┌──
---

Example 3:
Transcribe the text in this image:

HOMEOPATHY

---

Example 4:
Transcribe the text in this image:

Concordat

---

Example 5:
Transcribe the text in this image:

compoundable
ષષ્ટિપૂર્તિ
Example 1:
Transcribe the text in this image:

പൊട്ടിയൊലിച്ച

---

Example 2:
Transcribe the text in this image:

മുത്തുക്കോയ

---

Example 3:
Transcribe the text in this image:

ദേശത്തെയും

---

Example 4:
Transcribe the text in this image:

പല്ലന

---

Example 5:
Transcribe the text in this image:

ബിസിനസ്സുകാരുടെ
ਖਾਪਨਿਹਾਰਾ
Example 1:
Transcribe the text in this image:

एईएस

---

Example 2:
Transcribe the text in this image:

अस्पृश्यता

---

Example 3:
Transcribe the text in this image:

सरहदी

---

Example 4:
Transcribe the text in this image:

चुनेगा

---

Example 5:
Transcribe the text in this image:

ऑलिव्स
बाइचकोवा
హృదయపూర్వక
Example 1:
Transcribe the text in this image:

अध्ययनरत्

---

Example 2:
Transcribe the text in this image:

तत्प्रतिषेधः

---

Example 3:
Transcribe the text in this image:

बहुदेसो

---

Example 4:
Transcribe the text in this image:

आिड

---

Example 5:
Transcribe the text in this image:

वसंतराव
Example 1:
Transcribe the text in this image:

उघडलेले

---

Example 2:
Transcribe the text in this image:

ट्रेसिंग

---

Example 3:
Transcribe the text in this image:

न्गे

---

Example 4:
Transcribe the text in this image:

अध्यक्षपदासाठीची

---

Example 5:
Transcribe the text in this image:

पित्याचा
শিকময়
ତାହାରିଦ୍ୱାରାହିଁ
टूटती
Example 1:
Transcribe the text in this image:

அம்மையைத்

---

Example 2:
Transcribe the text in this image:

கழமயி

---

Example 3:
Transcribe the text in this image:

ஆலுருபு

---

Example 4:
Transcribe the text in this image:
└──
• WHAT TO WORK ON: All entries are to be reproduced verbatim, with none omitted.

• TASK ANSWER:
---

Example 3:
Transcribe the text in this image:

HOMEOPATHY

---

Example 4:
Transcribe the text in this image:

Concordat

---

Example 5:
Transcribe the text in this image:

compoundable
ષષ્ટિપૂર્તિ
Example 1:
Transcribe the text in this image:

പൊട്ടിയൊലിച്ച

---

Example 2:
Transcribe the text in this image:

മുത്തുക്കോയ

---

Example 3:
Transcribe the text in this image:

ദേശത്തെയും

---

Example 4:
Transcribe the text in this image:

പല്ലന

---

Example 5:
Transcribe the text in this image:

ബിസിനസ്സുകാരുടെ
ਖਾਪਨਿਹਾਰਾ
Example 1:
Transcribe the text in this image:

एईएस

---

Example 2:
Transcribe the text in this image:

अस्पृश्यता

---

Example 3:
Transcribe the text in this image:

सरहदी

---

Example 4:
Transcribe the text in this image:

चुनेगा

---

Example 5:
Transcribe the text in this image:

ऑलिव्स
बाइचकोवा
హృదయపూర్వక
Example 1:
Transcribe the text in this image:

अध्ययनरत्

---

Example 2:
Transcribe the text in this image:

तत्प्रतिषेधः

---

Example 3:
Transcribe the text in this image:

बहुदेसो

---

Example 4:
Transcribe the text in this image:

आिड

---

Example 5:
Transcribe the text in this image:

वसंतराव
Example 1:
Transcribe the text in this image:

उघडलेले

---

Example 2:
Transcribe the text in this image:

ट्रेसिंग

---

Example 3:
Transcribe the text in this image:

न्गे

---

Example 4:
Transcribe the text in this image:

अध्यक्षपदासाठीची

---

Example 5:
Transcribe the text in this image:

पित्याचा
শিকময়
ତାହାରିଦ୍ୱାରାହିଁ
टूटती
Example 1:
Transcribe the text in this image:

அம்மையைத்

---

Example 2:
Transcribe the text in this image:

கழமயி

---

Example 3:
Transcribe the text in this image:

ஆலுருபு

---

Example 4:
Transcribe the text in this image:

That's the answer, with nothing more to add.